Doch damit nicht genug. Alle amtsangehörigen Kommunen haben schon zu Kameralistik-Zeiten keinen ausgeglichenen Haushalt gehabt. Mit der Umstellung auf die Doppik wird das jetzt nahezu unmöglich sein. Denn während die Kameralistik eine reine Geldflussrechnung war, ändert sich von nun an für das Amt und die Gemeinden einiges. "Früher war es einfacher. Da hat man Geld ausgegeben und der Posten tauchte lediglich nur einmal in dem Jahr der Ausgabe in der Buchführung auf", verdeutlicht der Kämmerer. Mit der Doppik wird sich das ändern. Und zwar drastisch. Bei der Doppik werden Anschaffungen wie Immobilien oder Dienstwagen immer wieder in der Buchführung auftauchen - nämlich mit dem jeweiligen aktuellsten Wert der Anlage. "Bei den Kommunen drückt vor allem diese Abschreibung. Des Weiteren bringt es doch nicht wirklich etwas, wenn ich jetzt weiß, wie viel etwas wert ist, wenn ich es eh nicht anders am Markt platzieren kann", sagt Bernd Nehring.
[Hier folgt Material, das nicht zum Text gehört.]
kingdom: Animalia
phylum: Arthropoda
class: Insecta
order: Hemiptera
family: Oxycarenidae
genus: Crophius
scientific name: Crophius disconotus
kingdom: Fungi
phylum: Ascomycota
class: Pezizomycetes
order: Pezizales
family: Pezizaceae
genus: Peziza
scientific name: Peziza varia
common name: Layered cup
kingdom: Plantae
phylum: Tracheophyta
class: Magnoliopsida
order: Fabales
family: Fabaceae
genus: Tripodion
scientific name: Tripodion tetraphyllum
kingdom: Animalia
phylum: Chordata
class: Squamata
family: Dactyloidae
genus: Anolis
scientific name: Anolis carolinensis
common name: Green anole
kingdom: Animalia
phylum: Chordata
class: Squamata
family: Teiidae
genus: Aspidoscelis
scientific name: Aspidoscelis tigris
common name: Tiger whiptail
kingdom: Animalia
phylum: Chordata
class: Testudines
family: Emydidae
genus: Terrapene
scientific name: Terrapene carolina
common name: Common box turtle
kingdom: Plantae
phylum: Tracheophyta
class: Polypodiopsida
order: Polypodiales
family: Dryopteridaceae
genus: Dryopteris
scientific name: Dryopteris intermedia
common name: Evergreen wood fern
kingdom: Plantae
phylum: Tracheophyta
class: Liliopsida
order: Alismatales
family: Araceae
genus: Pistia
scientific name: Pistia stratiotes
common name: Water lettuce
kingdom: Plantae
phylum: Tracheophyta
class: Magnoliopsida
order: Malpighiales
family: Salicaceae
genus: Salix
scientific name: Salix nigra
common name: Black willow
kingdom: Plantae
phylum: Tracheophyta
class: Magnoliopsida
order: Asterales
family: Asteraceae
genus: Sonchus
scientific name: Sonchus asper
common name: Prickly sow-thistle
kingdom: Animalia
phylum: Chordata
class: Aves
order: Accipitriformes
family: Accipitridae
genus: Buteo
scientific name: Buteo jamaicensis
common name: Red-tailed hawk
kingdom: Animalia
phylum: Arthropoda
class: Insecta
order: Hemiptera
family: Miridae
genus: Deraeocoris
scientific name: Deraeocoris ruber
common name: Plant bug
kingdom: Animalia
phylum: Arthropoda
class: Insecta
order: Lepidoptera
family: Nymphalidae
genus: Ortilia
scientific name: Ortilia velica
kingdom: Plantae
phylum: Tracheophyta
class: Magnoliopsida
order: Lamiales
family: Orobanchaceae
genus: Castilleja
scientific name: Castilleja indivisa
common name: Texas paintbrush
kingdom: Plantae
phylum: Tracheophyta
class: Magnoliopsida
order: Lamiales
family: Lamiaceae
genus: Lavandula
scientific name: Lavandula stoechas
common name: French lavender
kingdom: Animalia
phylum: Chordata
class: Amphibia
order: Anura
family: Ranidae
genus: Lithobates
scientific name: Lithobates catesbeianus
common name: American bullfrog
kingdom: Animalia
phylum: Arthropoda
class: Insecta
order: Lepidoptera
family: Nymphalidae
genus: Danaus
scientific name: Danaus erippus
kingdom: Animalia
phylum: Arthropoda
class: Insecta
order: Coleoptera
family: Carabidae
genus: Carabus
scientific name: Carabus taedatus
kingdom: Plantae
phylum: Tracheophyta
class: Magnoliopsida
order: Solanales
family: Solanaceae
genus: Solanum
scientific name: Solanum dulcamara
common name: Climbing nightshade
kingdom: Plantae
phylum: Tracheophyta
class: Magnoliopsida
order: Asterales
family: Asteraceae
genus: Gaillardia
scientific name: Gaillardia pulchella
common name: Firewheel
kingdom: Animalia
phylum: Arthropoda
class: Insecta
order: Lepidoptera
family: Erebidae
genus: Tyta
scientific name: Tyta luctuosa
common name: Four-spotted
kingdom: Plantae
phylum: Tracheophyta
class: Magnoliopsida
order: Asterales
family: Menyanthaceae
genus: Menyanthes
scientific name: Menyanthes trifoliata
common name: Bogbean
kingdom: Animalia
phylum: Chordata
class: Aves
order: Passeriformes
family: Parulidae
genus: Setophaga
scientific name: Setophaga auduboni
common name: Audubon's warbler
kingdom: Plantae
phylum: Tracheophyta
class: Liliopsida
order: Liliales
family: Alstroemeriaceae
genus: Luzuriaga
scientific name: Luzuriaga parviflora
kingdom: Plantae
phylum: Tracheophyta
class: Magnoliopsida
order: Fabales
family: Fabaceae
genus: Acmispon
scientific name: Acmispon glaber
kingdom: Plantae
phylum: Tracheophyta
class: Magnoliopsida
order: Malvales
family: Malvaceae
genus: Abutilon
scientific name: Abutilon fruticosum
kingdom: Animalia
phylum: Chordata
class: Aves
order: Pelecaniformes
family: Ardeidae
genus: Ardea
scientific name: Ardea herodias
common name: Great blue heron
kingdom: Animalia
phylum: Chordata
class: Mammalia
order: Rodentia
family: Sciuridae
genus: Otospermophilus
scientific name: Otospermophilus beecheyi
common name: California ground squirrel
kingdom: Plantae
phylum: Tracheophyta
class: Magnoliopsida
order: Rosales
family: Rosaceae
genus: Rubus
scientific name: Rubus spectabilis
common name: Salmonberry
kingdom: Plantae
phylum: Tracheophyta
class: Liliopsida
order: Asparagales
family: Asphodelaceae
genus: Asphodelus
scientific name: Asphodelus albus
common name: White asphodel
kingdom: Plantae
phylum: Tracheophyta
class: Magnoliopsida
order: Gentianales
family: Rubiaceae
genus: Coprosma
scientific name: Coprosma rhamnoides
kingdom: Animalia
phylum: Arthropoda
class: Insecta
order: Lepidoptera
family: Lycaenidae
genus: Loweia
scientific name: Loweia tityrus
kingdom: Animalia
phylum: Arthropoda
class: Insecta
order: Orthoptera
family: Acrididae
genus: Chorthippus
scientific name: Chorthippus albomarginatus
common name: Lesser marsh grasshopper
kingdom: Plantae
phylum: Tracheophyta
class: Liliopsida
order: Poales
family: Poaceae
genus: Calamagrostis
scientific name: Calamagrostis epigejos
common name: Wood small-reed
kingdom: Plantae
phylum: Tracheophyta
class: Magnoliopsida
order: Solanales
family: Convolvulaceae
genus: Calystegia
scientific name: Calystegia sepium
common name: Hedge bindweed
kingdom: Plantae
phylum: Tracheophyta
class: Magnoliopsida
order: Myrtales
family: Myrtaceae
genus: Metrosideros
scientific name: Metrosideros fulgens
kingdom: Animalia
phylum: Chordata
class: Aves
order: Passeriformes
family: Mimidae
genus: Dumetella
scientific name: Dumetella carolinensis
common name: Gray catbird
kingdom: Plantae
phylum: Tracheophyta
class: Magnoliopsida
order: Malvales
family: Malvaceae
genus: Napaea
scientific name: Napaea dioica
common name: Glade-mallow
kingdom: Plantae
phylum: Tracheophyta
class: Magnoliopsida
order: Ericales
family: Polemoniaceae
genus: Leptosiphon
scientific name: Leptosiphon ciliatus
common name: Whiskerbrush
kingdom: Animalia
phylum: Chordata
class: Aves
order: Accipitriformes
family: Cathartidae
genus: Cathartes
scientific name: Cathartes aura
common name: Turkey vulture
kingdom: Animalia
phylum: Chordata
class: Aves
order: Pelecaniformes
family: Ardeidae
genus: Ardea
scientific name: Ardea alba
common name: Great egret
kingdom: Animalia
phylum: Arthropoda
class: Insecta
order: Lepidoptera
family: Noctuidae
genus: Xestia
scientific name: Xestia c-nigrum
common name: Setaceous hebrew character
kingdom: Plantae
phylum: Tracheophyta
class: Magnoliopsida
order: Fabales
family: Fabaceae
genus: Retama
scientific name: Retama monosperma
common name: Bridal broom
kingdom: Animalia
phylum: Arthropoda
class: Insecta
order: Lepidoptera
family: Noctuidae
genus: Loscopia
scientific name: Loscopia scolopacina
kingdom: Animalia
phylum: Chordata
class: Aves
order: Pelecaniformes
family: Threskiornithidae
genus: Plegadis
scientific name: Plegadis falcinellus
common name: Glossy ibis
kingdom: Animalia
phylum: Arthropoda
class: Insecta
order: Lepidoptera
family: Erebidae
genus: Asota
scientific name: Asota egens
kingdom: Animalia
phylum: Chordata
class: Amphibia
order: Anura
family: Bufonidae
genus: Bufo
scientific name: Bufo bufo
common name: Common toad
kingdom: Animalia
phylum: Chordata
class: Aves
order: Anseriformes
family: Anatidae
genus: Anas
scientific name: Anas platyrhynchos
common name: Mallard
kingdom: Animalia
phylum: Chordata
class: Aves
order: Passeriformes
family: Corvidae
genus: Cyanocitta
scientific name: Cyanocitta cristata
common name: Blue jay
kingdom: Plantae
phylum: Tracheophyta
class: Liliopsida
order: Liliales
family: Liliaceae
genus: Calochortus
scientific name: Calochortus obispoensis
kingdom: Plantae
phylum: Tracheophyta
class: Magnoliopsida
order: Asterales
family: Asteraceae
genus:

Was den Kämmerer am meisten ärgert, ist das Land Mecklenburg-Vorpommern. Denn wirklich Unterstützung haben die kleinen Gemeinden vom Land nicht erfahren. "Wir haben mit unserem Amtsausschuss gesprochen, um uns externe Unterstützung ranzuholen. Doch dieser hat aus finanzieller Sicht leider ablehnen müssen", so der Kämmerer weiter. Deshalb sind die Mitarbeiter des Amtes selbst zu Fuß umhergezogen und haben alle Straßen, öffentliche Gebäude wie Feuerwehren und Schulen in den Kommunen aufgenommen. Denn das erfordert die Doppik. Alles muss auf der Haben- und Soll-Seite erfasst werden. Das hat die Arbeit der Amtsmitarbeiter stark in Anspruch genommen. "Viele meiner Mitarbeiter tun mir leid, weil wir irgendwie im Regen stehen gelassen werden." Wann die fünf amtsangehörigen Gemeinden, zu denen die Stadt Goldberg selbst, Dobbertin, Mestlin, Neu Poserin und Techentin gehören, ihren Finanzplan für dieses Jahr beschließen können, steht noch nicht ganz fest. "Wir hoffen, dass wir Ende des zweiten Quartals - also gegen Ende Juni, den Amtshaushalt beschließen können. Und dann können das auch die Gemeinden machen", sagt Bernd Nehring.